Examining California program

A new California program that regulates leafy greens illustrates how small farmers who practice sustainable methods can be the unintentional targets of laws aimed at industrial offenders, Baden-Mayer said.

After investigators discovered that a 2006 E. coli outbreak in spinach may have been linked to animal feces on California farmland, the state developed new industry standards that advocate ripping out wild areas on farms to discourage wild animals from entering.

"Organic standards specifically say you are supposed to cultivate the wild land on your farm, and having the area filter water has a lot of benefits," Baden-Mayer said. "One of the principles is just that -- we're going to farm in a way that's not disruptive to nature."

While participating in the regulatory program is voluntary, E. coli-wary retailers are increasingly demanding compliance.

Farmers are seeing the same trend in voluntary FDA and Agriculture Department standards called "good agricultural practices," which include several common-sense measures such as hand-washing but can dock farms points if they sit within 2 miles of livestock.

Critics say the rules unfairly penalize small farmers who grow crops and raise cattle on the same farm, while failing to address what they believe is the root of the E. coli problem -- large, mismanaged feedlots that cram cattle together and spew waste runoff.

But even livestock on small or organic farms can carry pathogenic E. coli, and small producers should not be exempt from such guidelines, said James Gorny, executive director of the Postharvest Technology Research and Information Center at the University of California, Davis.

"Certainly, the risk increases with the number of animals per square mile.
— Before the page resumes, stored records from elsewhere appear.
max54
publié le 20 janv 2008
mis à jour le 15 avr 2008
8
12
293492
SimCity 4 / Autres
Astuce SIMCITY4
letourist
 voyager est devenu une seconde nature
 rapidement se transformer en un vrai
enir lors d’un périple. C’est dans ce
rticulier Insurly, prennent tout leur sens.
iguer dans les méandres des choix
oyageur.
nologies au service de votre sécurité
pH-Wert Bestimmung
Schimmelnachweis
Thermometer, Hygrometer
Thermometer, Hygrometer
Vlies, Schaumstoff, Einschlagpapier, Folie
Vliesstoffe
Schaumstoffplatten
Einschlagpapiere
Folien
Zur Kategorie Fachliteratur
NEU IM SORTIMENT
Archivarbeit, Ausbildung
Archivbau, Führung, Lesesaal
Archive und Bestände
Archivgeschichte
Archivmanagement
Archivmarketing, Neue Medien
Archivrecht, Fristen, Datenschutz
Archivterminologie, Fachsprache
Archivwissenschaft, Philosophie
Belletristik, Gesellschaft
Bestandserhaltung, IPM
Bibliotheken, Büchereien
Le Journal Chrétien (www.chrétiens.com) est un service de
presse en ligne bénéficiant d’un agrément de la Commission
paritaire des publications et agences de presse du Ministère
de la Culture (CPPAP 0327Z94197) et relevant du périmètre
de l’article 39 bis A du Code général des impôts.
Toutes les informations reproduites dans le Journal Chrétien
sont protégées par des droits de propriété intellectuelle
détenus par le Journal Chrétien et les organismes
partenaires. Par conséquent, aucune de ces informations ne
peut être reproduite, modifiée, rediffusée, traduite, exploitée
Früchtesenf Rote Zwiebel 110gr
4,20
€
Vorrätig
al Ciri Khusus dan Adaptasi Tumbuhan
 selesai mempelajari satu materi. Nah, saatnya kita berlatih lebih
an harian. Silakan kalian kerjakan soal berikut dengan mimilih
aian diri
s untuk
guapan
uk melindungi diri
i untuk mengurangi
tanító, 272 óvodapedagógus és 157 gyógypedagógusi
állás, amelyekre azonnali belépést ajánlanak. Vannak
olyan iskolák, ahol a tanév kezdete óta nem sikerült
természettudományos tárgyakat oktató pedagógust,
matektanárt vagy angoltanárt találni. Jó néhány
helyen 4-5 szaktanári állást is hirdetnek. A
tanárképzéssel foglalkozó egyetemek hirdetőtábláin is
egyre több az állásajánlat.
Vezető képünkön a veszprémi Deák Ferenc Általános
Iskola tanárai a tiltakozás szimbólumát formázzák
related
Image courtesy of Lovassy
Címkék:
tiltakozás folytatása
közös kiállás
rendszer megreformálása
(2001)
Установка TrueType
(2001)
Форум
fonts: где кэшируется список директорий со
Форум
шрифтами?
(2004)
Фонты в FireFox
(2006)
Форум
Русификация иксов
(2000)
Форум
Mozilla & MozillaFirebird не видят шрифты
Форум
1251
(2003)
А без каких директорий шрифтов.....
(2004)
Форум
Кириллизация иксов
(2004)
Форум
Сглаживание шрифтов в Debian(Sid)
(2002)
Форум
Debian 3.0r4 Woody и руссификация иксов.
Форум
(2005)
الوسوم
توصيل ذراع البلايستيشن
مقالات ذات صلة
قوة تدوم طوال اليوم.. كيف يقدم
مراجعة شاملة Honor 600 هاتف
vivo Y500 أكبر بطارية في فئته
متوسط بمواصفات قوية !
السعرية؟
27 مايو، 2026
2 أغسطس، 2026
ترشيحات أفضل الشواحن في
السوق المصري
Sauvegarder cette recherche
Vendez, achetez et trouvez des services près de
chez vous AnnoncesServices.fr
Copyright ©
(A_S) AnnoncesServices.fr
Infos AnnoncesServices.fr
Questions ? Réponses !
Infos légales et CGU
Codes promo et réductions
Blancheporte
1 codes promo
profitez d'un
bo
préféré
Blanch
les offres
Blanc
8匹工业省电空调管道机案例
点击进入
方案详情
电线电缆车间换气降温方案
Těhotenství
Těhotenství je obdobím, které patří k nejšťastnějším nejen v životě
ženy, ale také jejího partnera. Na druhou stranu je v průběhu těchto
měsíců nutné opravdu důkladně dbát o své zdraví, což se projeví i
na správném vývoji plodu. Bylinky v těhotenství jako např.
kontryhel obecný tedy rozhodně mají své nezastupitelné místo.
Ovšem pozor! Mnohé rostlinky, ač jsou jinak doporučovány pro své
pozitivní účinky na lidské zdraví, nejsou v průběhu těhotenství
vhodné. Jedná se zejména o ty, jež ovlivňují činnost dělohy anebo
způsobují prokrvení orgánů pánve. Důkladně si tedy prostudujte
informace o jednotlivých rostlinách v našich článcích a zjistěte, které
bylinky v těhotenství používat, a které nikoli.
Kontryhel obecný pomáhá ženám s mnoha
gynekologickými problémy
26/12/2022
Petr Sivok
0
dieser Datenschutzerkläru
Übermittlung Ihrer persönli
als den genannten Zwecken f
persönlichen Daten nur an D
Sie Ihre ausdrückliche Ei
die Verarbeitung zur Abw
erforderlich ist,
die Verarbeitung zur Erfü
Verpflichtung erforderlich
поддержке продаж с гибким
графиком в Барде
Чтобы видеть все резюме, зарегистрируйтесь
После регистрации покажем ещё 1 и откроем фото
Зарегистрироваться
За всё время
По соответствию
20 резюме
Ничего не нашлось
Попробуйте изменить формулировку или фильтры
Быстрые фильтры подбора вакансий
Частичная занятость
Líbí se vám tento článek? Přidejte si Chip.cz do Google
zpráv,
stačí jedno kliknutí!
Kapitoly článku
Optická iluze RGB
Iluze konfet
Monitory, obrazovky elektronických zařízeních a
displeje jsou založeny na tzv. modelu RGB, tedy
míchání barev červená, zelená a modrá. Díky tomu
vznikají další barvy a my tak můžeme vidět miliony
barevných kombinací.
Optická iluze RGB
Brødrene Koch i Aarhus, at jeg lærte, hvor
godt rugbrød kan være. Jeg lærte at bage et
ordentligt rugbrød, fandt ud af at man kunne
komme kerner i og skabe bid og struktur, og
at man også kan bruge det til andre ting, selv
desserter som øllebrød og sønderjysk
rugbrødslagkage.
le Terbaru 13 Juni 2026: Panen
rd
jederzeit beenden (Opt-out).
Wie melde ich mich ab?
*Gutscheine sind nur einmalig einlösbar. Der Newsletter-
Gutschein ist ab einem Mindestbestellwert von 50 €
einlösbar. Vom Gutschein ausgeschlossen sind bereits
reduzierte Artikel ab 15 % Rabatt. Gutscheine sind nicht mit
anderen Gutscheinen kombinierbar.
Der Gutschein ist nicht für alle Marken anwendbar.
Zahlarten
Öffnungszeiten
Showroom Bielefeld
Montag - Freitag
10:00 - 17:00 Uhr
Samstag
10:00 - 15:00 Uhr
But there's no free ride just because you're a small producer," Gorny said. "Organic producers feel like there's a halo around their products with all aspects of food safety, and that's just not the case with microbial hazards."

Do regulators understand small farms?

Still, critics say regulators suffer from a lack of understanding of small farm operations, and that it shows when rules are drafted.

"The process of establishing these guidelines and turning them into standards that must be met to enter certain markets has been a purely technical one, and has not included organic or diversified farms as part of the discussion," said Russell Libby, executive director of the Maine Organic Farmers & Gardeners Association, in a newsletter.

Maine requires growers to meet the FDA's suggested guidelines if they want to sell their produce to the school lunch program.

Gorny said the proposed congressional food safety bills are intentionally broad to allow flexibility in the way they are implemented. Small farmers will have plenty of opportunity to weigh in during FDA public comment sessions before any specific regulations are set, he said.

Congressional aides say the bills are aimed at big industrial producers and will not apply to small farmers who sell only locally or to certified organic farmers who are regulated by the USDA.

But while many small-farm advocates support some of the increased safety measures in the bills, they say the language gives too little weight to a farming operation's scale -- a critical flaw that could unintentionally put them out of business.

"We don't think that if the bill were passed as it is, it would be implemented in a way that would harm small farms," Baden-Mayer said. "But why leave these things to chance?"